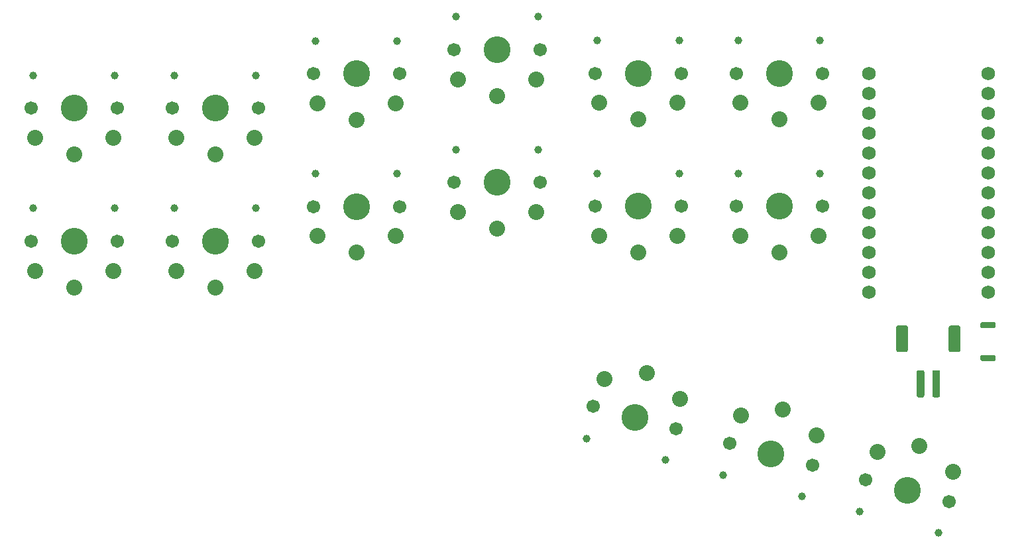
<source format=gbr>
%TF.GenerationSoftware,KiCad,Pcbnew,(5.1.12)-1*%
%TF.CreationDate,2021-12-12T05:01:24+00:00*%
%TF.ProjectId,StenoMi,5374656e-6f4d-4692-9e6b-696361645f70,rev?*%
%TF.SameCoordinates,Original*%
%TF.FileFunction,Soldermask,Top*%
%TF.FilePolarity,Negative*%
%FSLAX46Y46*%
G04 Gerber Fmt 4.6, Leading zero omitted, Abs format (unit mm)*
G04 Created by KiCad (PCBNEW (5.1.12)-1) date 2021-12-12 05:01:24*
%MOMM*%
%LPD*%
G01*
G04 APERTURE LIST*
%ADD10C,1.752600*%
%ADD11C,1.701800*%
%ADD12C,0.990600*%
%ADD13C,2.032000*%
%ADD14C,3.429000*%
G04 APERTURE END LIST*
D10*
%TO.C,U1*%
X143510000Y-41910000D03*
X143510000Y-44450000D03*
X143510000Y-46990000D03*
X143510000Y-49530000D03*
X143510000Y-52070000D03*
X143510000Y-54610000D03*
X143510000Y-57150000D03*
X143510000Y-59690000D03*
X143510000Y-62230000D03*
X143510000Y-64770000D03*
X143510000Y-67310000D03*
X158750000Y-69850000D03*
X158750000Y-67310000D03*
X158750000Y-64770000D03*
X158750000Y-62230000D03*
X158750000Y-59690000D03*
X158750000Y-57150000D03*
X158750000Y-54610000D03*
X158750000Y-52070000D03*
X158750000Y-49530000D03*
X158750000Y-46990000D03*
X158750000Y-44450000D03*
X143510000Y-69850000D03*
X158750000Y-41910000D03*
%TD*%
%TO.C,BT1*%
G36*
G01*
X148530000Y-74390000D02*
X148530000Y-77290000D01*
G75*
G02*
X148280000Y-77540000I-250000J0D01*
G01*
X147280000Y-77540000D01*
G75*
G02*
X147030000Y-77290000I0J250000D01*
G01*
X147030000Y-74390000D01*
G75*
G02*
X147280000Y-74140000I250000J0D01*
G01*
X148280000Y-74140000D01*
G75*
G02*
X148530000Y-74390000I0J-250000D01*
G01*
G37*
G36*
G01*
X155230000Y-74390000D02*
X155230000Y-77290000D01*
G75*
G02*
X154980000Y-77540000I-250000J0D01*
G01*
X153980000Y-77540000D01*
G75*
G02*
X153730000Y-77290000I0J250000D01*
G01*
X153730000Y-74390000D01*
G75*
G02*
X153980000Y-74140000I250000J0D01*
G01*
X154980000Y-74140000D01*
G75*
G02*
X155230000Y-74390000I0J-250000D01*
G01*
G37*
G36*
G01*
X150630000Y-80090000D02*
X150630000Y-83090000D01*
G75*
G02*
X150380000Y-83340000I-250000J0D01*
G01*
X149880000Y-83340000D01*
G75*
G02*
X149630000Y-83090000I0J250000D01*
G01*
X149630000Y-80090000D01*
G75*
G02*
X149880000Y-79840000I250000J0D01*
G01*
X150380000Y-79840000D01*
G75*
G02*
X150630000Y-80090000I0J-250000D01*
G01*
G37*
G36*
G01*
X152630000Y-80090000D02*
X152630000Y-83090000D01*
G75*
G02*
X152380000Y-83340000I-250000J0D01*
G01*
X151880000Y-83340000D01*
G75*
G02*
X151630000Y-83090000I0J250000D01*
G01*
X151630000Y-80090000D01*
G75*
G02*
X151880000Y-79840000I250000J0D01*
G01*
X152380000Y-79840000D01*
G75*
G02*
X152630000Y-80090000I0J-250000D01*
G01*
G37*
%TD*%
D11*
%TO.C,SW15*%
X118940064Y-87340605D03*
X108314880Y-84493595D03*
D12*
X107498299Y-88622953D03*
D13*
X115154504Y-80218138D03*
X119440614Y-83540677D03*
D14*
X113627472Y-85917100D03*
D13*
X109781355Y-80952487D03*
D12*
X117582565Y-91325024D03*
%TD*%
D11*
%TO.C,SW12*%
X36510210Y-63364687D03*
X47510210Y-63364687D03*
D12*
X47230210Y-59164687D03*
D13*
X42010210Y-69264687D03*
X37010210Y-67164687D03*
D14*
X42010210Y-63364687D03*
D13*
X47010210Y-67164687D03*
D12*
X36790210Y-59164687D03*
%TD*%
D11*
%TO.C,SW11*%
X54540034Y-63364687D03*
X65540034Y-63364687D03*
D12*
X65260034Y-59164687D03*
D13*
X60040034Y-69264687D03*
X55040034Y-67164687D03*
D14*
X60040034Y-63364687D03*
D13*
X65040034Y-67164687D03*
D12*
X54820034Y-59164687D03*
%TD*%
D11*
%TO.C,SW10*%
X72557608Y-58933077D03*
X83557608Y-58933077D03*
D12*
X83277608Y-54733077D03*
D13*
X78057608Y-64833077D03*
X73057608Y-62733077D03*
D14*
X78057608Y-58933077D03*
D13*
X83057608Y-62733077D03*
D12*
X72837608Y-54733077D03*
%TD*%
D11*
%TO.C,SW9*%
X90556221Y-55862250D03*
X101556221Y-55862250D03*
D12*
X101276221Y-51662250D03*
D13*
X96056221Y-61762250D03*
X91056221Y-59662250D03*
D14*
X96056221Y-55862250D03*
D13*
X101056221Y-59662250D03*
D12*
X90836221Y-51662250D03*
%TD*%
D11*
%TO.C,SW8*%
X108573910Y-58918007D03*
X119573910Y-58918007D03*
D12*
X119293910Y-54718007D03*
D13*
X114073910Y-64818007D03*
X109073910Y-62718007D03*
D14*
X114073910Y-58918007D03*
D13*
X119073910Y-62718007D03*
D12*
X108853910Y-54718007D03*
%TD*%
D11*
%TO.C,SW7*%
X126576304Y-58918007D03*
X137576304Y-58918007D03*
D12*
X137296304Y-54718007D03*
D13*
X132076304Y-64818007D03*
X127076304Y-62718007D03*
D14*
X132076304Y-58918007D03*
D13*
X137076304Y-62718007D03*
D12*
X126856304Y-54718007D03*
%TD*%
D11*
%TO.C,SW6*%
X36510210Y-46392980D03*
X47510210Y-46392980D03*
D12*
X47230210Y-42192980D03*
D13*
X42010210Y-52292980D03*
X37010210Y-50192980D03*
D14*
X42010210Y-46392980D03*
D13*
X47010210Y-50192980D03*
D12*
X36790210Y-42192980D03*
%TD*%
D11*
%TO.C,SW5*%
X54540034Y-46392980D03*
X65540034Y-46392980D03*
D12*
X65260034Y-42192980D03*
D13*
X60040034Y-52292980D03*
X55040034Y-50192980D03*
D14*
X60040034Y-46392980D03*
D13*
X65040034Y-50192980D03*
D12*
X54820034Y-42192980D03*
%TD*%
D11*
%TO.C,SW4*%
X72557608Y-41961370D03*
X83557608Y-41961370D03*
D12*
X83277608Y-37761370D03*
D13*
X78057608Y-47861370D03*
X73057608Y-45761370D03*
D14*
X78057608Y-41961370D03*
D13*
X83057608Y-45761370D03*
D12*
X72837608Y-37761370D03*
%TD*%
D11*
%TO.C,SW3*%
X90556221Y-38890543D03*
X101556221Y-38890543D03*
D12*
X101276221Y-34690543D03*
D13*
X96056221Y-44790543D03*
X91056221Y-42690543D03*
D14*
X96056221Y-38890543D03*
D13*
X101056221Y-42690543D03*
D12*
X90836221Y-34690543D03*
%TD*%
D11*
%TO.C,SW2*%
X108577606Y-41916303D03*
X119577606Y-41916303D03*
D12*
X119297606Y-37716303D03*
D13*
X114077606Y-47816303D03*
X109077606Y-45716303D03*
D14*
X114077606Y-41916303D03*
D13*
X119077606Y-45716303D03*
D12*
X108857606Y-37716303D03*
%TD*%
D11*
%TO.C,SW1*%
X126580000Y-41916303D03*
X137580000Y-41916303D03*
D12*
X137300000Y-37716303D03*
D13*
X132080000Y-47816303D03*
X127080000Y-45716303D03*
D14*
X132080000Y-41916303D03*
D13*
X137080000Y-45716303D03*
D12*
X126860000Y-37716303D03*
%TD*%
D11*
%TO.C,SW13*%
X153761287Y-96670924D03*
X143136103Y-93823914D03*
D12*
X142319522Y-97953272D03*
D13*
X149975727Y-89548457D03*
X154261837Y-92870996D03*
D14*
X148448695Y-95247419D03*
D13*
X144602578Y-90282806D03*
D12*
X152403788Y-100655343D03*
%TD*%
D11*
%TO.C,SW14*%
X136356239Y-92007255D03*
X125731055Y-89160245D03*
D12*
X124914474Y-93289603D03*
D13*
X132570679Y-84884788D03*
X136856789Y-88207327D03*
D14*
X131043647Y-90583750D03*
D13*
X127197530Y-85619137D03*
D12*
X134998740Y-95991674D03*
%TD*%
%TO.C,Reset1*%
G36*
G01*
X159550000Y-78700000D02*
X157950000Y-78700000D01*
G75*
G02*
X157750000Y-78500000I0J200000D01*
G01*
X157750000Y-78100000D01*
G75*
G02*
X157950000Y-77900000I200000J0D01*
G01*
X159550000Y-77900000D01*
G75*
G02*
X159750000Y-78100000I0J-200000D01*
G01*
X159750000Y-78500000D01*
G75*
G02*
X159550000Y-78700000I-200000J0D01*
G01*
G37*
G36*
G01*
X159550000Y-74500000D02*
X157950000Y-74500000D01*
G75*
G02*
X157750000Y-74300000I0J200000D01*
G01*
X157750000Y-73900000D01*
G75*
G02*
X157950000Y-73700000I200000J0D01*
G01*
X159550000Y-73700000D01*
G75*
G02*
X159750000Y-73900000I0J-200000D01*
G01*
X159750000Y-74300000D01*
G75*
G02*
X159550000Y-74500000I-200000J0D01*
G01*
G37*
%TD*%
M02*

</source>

--

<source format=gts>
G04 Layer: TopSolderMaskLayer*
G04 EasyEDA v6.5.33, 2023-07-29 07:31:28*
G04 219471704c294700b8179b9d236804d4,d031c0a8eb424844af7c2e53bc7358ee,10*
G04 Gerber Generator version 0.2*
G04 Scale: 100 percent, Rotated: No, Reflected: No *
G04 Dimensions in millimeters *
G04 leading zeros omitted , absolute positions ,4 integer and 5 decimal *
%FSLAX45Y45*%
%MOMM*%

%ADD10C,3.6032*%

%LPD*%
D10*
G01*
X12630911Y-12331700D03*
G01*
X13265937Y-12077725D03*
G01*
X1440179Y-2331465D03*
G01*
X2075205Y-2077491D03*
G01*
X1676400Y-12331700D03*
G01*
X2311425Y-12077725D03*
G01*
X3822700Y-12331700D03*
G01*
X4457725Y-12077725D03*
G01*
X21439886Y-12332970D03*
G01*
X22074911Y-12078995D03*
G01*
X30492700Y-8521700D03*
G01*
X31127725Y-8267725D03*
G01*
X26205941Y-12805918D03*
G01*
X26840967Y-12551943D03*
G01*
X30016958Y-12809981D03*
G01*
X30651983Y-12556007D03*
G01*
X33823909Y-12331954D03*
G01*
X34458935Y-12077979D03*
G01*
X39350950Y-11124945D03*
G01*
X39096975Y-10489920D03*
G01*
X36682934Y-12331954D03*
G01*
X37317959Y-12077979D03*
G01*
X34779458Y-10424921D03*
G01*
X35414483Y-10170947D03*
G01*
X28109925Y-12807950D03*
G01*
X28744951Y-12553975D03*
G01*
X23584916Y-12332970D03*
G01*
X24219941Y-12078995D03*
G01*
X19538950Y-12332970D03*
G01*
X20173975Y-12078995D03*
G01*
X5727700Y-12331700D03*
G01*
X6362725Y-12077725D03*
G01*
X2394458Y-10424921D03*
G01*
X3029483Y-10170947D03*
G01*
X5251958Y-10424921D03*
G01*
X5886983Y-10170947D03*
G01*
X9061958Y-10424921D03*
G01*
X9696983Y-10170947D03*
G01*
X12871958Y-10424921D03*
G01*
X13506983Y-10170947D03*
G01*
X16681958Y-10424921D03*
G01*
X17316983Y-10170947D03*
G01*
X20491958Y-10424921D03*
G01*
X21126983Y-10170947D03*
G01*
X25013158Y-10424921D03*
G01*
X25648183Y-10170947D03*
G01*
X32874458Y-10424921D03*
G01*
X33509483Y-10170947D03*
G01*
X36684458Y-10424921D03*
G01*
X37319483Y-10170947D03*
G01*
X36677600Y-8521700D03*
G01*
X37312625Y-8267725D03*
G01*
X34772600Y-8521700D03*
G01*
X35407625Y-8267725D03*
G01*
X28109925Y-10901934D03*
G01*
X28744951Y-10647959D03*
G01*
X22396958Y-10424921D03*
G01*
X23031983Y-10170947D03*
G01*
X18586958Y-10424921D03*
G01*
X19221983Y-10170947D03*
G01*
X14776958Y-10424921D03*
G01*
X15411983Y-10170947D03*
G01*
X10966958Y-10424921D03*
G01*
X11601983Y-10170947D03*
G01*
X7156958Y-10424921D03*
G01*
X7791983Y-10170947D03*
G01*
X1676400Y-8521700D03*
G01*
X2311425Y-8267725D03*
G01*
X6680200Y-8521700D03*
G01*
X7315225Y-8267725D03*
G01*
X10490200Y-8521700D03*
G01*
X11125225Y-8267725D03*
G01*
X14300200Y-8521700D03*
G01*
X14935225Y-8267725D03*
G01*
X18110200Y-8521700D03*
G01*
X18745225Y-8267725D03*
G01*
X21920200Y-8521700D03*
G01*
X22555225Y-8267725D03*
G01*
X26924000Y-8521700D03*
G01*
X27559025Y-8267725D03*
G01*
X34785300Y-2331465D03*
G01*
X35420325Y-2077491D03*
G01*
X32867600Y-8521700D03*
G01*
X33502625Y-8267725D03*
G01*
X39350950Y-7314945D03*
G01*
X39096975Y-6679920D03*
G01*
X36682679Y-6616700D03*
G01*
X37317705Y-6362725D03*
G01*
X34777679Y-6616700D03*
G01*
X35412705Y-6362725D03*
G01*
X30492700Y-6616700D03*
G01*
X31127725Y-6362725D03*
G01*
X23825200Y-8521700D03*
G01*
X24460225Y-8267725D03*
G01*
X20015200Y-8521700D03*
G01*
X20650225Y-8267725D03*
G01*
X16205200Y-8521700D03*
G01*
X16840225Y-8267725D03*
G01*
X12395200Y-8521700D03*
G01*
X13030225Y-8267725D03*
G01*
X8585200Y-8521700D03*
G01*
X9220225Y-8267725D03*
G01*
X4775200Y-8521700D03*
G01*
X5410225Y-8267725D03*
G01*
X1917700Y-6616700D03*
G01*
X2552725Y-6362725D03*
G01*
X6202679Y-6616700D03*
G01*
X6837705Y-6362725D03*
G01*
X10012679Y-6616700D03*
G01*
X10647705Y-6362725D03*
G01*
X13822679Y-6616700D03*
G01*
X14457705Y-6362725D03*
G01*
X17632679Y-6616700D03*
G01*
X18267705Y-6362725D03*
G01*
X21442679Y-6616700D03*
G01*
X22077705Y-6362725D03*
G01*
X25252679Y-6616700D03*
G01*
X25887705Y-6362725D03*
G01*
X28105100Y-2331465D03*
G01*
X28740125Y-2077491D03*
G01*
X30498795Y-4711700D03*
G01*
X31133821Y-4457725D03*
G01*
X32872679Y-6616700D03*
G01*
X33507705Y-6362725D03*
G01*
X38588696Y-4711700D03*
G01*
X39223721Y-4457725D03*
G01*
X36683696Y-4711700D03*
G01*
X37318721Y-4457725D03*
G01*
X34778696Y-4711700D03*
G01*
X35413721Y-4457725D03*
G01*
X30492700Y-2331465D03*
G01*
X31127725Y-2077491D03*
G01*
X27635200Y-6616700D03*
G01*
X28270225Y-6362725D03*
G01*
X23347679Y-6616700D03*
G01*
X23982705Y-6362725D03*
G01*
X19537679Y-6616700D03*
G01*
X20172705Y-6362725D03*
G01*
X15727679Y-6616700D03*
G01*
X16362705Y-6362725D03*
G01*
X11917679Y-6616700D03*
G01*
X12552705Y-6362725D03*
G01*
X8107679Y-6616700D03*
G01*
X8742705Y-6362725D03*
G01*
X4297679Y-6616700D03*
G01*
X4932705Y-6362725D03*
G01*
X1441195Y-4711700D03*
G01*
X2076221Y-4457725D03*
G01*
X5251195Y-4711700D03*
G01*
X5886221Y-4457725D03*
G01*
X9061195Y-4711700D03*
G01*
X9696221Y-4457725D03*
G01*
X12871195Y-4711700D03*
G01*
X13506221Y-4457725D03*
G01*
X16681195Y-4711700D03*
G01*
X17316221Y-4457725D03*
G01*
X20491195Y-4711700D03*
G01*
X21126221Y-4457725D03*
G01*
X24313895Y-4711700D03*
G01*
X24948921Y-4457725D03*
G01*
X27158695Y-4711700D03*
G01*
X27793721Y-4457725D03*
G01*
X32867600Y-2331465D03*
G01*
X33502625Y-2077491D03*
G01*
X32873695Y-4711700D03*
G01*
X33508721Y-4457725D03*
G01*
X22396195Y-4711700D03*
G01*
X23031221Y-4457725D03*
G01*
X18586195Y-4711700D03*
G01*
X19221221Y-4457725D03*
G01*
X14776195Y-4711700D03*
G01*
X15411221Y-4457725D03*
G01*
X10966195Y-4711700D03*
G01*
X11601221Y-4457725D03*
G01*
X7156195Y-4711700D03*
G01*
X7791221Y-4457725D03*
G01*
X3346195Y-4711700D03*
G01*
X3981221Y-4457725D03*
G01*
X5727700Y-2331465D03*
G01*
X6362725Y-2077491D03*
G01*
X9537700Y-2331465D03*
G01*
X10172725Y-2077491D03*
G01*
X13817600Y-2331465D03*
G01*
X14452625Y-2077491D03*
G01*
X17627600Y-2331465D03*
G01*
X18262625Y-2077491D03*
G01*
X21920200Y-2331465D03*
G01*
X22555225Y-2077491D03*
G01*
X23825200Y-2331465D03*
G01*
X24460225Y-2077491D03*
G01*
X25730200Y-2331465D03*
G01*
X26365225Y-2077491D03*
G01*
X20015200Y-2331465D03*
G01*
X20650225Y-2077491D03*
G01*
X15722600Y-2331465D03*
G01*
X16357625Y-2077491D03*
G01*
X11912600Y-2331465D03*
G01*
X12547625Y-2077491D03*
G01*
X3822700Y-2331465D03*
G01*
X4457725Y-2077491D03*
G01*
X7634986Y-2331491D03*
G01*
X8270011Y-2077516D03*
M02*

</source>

==

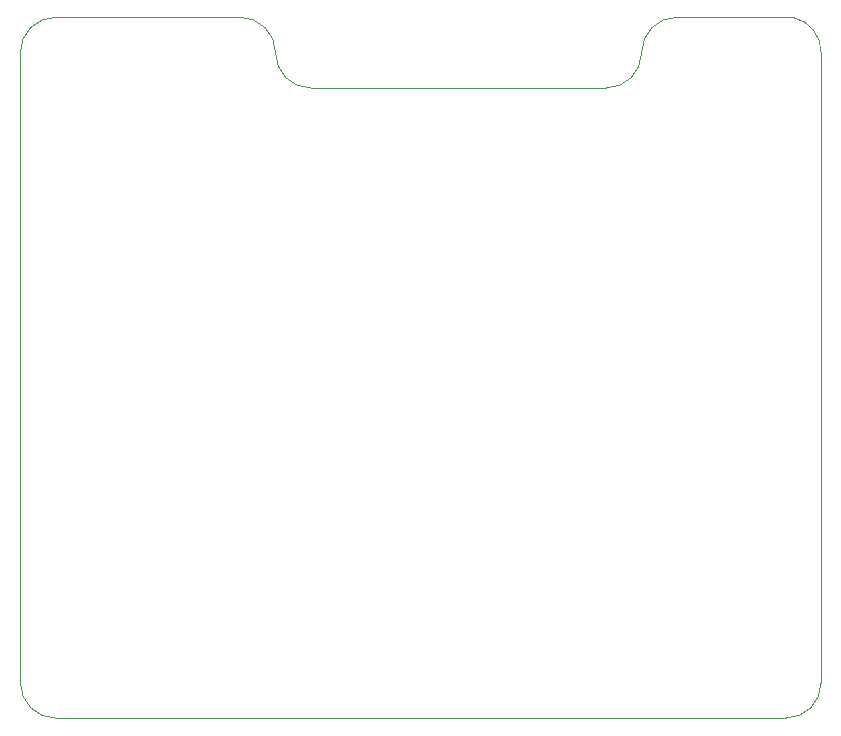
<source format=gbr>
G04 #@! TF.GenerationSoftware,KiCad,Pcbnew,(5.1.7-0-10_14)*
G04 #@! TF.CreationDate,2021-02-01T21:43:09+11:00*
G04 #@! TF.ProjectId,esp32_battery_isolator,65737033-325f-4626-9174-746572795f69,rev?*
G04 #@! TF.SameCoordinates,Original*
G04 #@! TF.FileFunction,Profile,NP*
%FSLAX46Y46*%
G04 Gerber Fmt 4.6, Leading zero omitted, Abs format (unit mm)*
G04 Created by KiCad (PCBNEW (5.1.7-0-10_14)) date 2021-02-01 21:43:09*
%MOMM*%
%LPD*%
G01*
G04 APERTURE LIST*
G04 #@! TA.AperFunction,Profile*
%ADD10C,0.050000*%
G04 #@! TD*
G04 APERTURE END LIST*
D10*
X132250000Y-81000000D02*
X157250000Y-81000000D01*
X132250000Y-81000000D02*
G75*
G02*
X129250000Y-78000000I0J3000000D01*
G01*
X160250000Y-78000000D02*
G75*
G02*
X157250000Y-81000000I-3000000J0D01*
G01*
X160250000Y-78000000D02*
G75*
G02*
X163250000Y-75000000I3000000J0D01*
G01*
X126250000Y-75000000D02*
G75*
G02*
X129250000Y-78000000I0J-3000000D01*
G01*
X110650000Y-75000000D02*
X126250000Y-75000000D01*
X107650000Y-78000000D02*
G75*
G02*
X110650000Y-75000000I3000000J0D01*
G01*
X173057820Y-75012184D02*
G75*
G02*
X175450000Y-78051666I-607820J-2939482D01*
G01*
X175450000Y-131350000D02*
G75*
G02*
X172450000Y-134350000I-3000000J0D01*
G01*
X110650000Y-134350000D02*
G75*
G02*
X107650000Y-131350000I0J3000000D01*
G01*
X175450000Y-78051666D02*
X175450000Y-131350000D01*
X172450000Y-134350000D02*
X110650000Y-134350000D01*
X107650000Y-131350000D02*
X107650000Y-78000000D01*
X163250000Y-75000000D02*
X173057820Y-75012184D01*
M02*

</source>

### [Problem details]
Go through the lines above and copy any that contain "unit".

### [Answer section]
G04 Gerber Fmt 4.6, Leading zero omitted, Abs format (unit mm)*
G04 Gerber Fmt 4.6, Leading zero omitted, Abs format (unit mm)*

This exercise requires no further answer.